Reading the records beneath this task, work out how many lines contain the word "Sipil" and reply with only that number.

(Dataset entries)
::::::
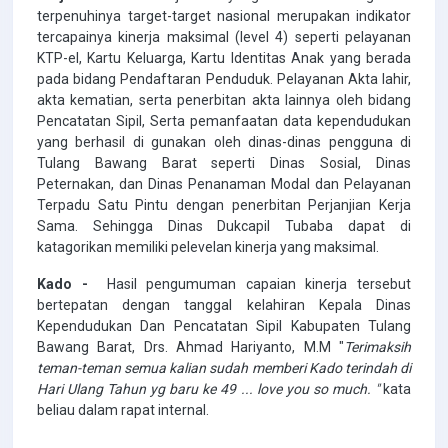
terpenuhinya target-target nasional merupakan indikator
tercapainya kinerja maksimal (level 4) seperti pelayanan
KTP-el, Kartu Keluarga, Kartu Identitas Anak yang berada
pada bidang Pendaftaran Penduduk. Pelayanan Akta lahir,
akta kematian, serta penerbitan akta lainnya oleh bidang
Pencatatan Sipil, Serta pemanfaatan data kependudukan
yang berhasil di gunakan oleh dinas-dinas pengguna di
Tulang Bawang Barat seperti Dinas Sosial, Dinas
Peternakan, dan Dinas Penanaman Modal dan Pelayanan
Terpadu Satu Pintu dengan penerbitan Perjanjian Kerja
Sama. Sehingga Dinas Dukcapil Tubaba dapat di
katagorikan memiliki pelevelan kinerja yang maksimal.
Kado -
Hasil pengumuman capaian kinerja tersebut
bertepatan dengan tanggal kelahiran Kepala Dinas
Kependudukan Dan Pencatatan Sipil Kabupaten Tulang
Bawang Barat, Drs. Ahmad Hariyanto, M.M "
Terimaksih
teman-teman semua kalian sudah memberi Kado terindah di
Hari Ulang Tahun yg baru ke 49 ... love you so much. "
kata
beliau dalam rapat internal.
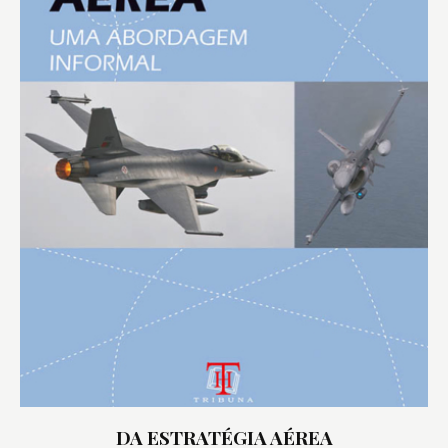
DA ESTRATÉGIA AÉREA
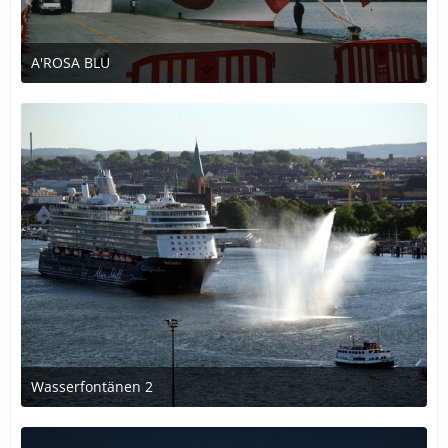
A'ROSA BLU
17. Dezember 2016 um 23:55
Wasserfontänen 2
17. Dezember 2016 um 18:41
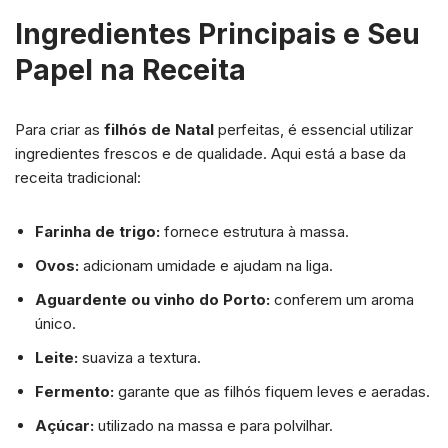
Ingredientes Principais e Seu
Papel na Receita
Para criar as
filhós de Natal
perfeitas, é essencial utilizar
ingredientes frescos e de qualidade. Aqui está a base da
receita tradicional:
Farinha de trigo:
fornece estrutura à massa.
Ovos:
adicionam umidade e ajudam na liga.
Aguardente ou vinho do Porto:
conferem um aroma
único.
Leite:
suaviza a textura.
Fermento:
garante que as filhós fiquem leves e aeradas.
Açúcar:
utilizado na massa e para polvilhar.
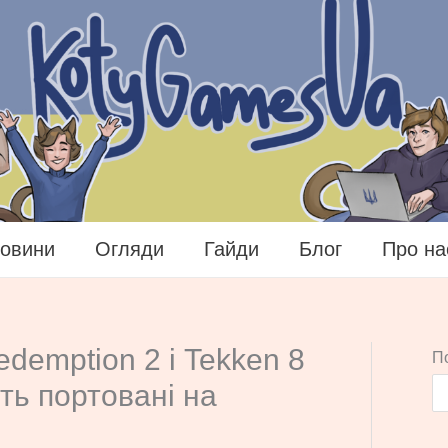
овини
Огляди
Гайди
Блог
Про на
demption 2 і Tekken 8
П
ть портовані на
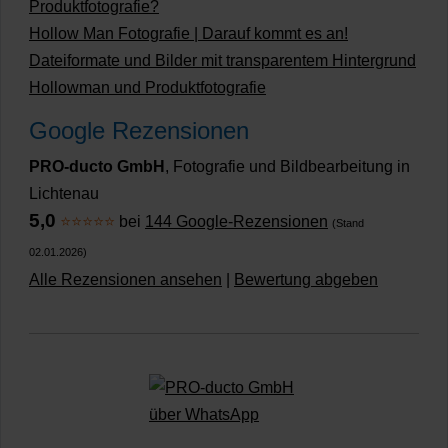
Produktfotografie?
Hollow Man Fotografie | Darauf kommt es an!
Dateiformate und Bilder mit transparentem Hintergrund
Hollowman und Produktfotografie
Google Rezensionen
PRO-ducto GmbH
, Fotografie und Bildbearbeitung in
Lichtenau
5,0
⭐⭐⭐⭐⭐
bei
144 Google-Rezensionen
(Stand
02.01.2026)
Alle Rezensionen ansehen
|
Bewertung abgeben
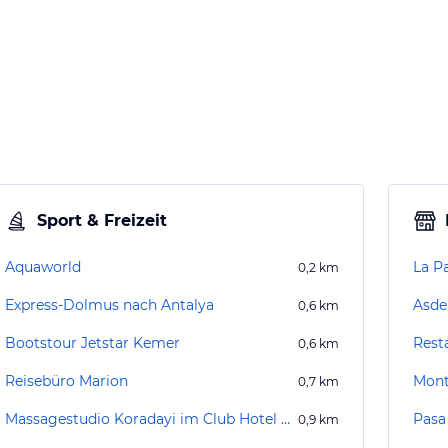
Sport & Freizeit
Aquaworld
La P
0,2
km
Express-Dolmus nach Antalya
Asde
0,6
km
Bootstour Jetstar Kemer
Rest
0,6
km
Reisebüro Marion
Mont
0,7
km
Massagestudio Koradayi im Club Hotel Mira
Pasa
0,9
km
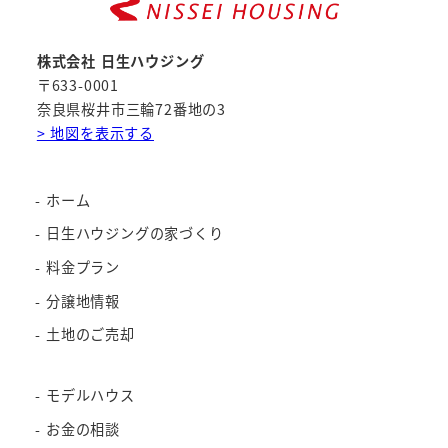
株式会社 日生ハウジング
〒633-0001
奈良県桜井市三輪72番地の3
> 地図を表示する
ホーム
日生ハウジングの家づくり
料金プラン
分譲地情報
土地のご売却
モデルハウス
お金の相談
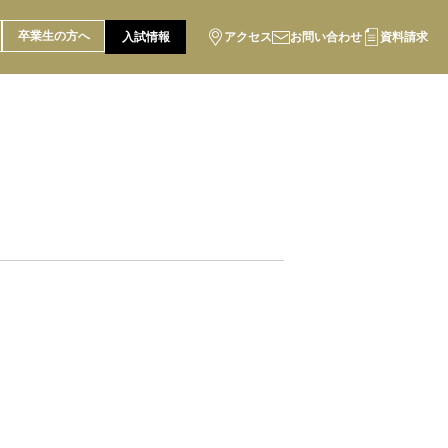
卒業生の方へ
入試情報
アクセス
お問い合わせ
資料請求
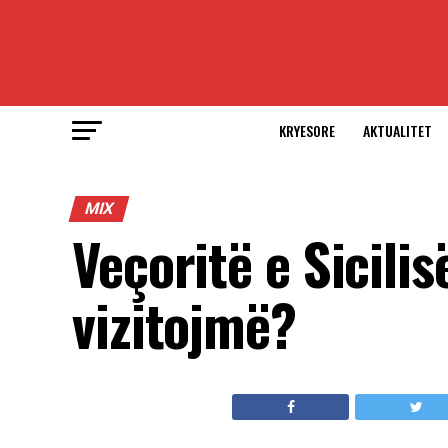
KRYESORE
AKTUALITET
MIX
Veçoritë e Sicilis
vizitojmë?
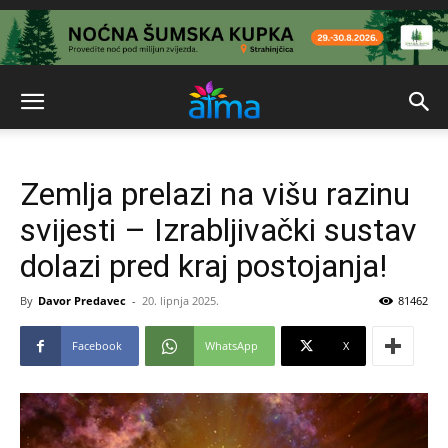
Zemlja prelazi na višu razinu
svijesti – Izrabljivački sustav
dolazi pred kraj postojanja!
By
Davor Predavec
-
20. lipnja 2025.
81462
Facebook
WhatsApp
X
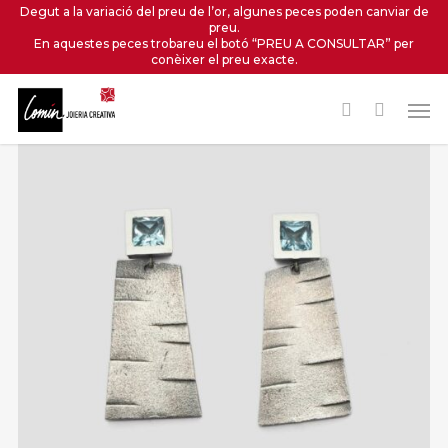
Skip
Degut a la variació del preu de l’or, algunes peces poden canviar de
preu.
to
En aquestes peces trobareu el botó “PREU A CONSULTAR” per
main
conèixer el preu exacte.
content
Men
::::::
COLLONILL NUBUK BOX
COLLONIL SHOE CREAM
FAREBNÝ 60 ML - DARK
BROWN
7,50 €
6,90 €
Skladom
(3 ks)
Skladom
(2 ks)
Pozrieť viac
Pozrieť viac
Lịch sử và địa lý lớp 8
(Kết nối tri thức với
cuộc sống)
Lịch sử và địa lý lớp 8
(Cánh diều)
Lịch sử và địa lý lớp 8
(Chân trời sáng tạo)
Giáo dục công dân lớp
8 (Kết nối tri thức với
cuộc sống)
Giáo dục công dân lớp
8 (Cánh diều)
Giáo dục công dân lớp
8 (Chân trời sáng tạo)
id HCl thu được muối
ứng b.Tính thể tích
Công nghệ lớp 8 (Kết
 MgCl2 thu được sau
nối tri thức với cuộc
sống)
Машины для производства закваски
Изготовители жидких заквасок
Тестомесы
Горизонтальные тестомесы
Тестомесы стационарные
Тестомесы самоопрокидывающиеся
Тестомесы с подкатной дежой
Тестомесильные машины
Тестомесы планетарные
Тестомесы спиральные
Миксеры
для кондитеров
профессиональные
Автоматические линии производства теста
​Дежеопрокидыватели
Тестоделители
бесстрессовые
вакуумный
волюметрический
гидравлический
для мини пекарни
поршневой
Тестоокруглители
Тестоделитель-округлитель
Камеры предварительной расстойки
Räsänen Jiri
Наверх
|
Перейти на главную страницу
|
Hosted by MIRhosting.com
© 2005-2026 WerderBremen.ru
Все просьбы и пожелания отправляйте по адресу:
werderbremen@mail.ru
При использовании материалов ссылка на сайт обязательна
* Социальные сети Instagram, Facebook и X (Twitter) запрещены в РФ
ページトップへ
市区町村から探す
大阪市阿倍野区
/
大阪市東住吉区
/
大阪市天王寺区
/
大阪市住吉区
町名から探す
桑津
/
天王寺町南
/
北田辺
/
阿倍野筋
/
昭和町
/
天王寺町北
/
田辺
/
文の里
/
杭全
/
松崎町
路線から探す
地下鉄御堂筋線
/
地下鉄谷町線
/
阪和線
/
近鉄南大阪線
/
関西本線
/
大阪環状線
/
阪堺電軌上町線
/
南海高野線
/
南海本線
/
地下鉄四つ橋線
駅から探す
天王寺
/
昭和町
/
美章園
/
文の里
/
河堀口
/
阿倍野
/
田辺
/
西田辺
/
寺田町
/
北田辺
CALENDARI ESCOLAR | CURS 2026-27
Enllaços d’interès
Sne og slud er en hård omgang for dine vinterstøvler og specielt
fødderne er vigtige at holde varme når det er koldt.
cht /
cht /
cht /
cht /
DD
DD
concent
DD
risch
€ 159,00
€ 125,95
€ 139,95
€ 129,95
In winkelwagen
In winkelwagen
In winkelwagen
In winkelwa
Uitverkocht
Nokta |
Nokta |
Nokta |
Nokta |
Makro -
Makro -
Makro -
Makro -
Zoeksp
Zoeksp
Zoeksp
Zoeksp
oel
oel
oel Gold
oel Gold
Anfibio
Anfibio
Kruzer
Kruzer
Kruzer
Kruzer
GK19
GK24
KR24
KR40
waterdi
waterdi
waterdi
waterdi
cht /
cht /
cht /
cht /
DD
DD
::::::
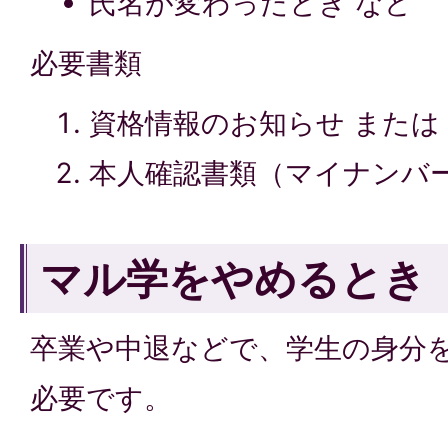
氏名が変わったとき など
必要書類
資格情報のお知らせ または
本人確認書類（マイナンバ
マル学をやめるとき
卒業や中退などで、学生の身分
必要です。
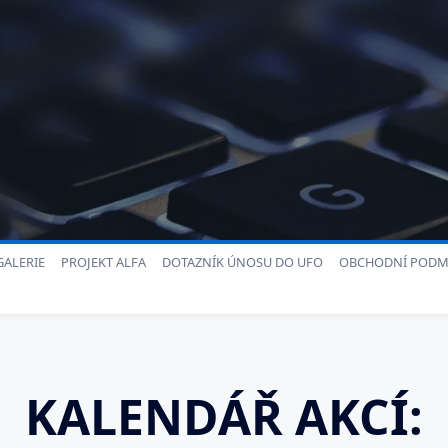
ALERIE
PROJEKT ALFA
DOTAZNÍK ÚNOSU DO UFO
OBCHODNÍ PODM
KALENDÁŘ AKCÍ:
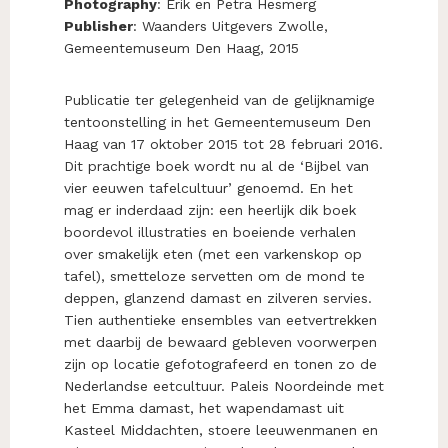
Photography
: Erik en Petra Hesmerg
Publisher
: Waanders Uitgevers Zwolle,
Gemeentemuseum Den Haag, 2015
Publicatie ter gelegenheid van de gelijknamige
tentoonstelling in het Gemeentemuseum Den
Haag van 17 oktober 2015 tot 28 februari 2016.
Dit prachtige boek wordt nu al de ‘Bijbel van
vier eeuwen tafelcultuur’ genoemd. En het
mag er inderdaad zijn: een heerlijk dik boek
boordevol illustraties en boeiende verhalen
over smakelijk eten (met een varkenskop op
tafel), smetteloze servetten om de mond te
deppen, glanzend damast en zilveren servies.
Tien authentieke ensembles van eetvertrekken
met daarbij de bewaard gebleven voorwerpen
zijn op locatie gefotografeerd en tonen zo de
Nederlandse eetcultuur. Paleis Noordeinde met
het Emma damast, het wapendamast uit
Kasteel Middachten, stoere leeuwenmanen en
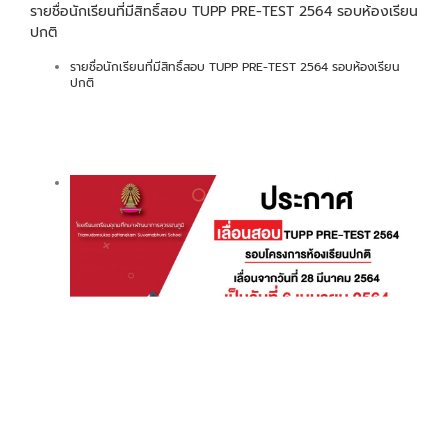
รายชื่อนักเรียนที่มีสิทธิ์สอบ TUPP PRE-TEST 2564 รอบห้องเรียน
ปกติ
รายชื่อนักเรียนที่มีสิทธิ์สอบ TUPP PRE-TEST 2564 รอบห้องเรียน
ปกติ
::::::
▸ **Answer**: 2